● ACTIVITY: Count the lines in the rows below that contain the string "Soft". Give only the number.

● EXCERPTED DATA:
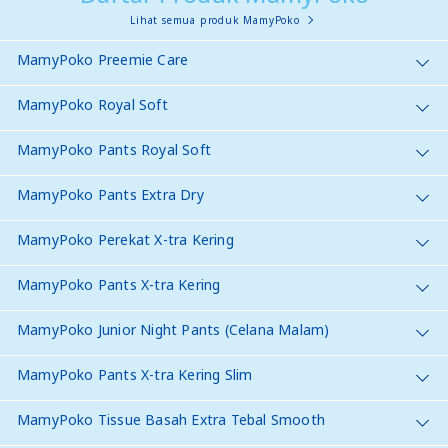
Lihat semua produk MamyPoko
MamyPoko Preemie Care
MamyPoko Royal Soft
MamyPoko Pants Royal Soft
MamyPoko Pants Extra Dry
MamyPoko Perekat X-tra Kering
MamyPoko Pants X-tra Kering
MamyPoko Junior Night Pants (Celana Malam)
MamyPoko Pants X-tra Kering Slim
MamyPoko Tissue Basah Extra Tebal Smooth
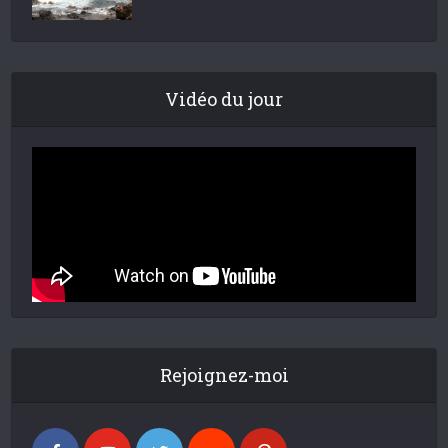
Vidéo du jour
Rejoignez-moi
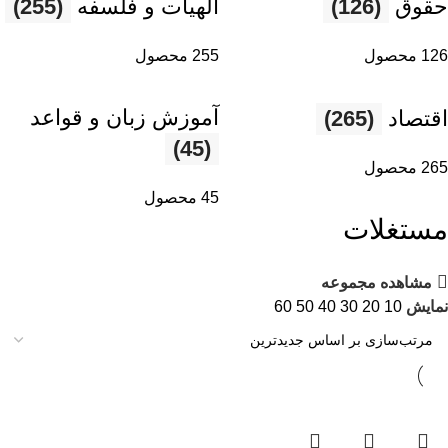
حقوق
(126)
الهیات و فلسفه
(255)
126 محصول
255 محصول
آموزش زبان و قواعد
اقتصاد
(265)
(45)
265 محصول
45 محصول
مستغلات
مشاهده مجموعه
نمایش
10
20
30
40
50
60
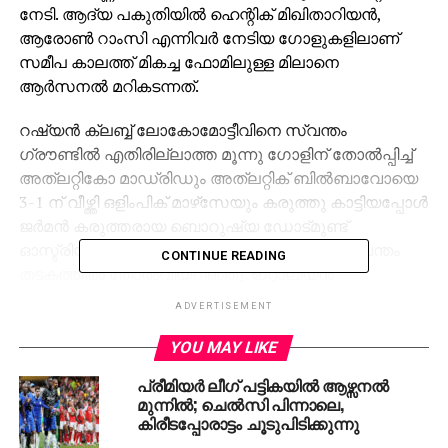
നേടി. ആദ്യ പകുതിയില്‍ ഹെന്റിക് മിഖിതാറിയന്‍,
ആരോണ്‍ റാംസി എന്നിവര്‍ നേടിയ ഗോളുകളിലാണ്
സമീപ കാലത്ത് മികച്ച ഫോമിലുള്ള മിലാനെ
ആര്‍സനല്‍ മറികടന്നത്.
റഷ്യന്‍ ക്ലബ്ബ് ലോകോമോട്ടീവിനെ സ്വന്തം
ഗ്രൗണ്ടില്‍ എതിരില്ലാത്ത മൂന്നു ഗോളിന് തോല്‍പ്പിച്ച്
അത്‌ലറ്റികോ മാഡ്രിഡും അത്‌ലറ്റിക് ബില്‍ബാവോയെ
3-1 ന് വീഴ്ത്തി ഒളിംപിക് മാഴ്‌സേയും കരുത്തു കാട്ടിയപ്പോള്‍
ജര്‍മന്‍ കരുത്തരായ ബൊറുഷ്യ ഡോട്മുണ്ട്
ഓസ്ട്രിയന്‍ ക്ലബ്ബായ സല്‍സ്ബര്‍ഗിനോട് സ്വന്തം
CONTINUE READING
തട്ടകത്തില്‍ തോല്‍വിയറിഞ്ഞു. ഇറ്റാലിയന്‍
കരുത്തരായ ലാസിയോയെ ഡൈനാമോ കീവ് 2-2
ADVERTISEMENT
സമനിലയില്‍ തളച്ചു.
YOU MAY LIKE
⏰ RESULTS ⏰
പ്രീമിയര്‍ ലീഗ് പട്ടികയില്‍ ആഴ്സനല്‍
മുന്നില്‍; ചെല്‍സി പിന്നാലെ,
കിരീടപ്പോരാട്ടം ചൂടുപിടിക്കുന്നു
A thrilling night of
#UEL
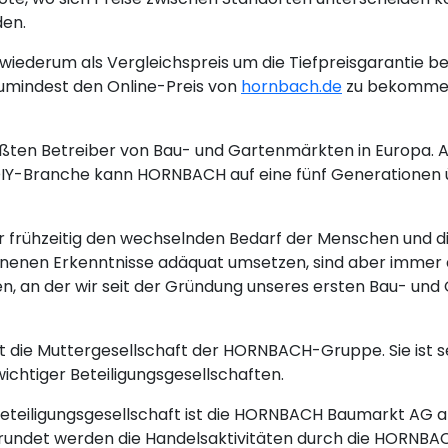
den.
iederum als Vergleichspreis um die Tiefpreisgarantie be
umindest den Online-Preis von
hornbach.de
zu bekommen 
ten Betreiber von Bau- und Gartenmärkten in Europa. Al
 DIY-Branche kann HORNBACH auf eine fünf Generationen
frühzeitig den wechselnden Bedarf der Menschen und d
nnenen Erkenntnisse adäquat umsetzen, sind aber immer d
 an der wir seit der Gründung unseres ersten Bau- und 
 die Muttergesellschaft der HORNBACH-Gruppe. Sie ist se
wichtiger Beteiligungsgesellschaften.
Beteiligungsgesellschaft ist die HORNBACH Baumarkt AG a
rundet werden die Handelsaktivitäten durch die HORNBA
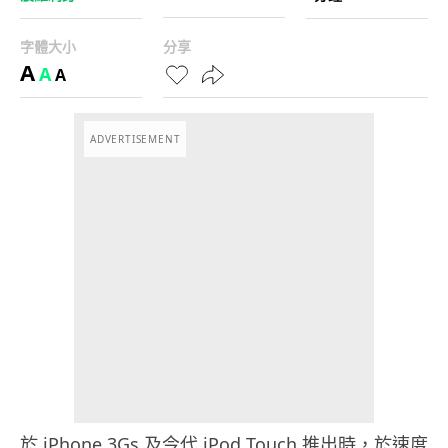
字體大小
分享
A
A
A
ADVERTISEMENT
於 iPhone 3Gs 及今代 iPod Touch 推出時，於速度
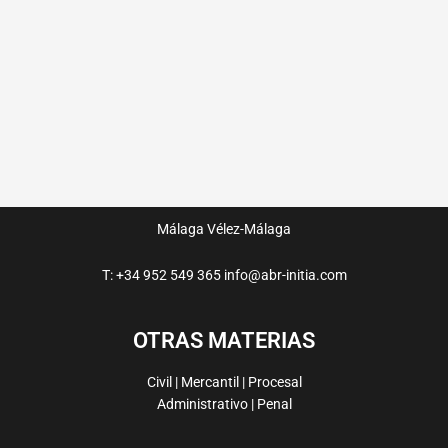
Málaga
Vélez-Málaga
T: +34 952 549 365
info@abr-initia.com
OTRAS MATERIAS
Civil | Mercantil | Procesal
Administrativo | Penal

● WRITTEN RESPONSE: 2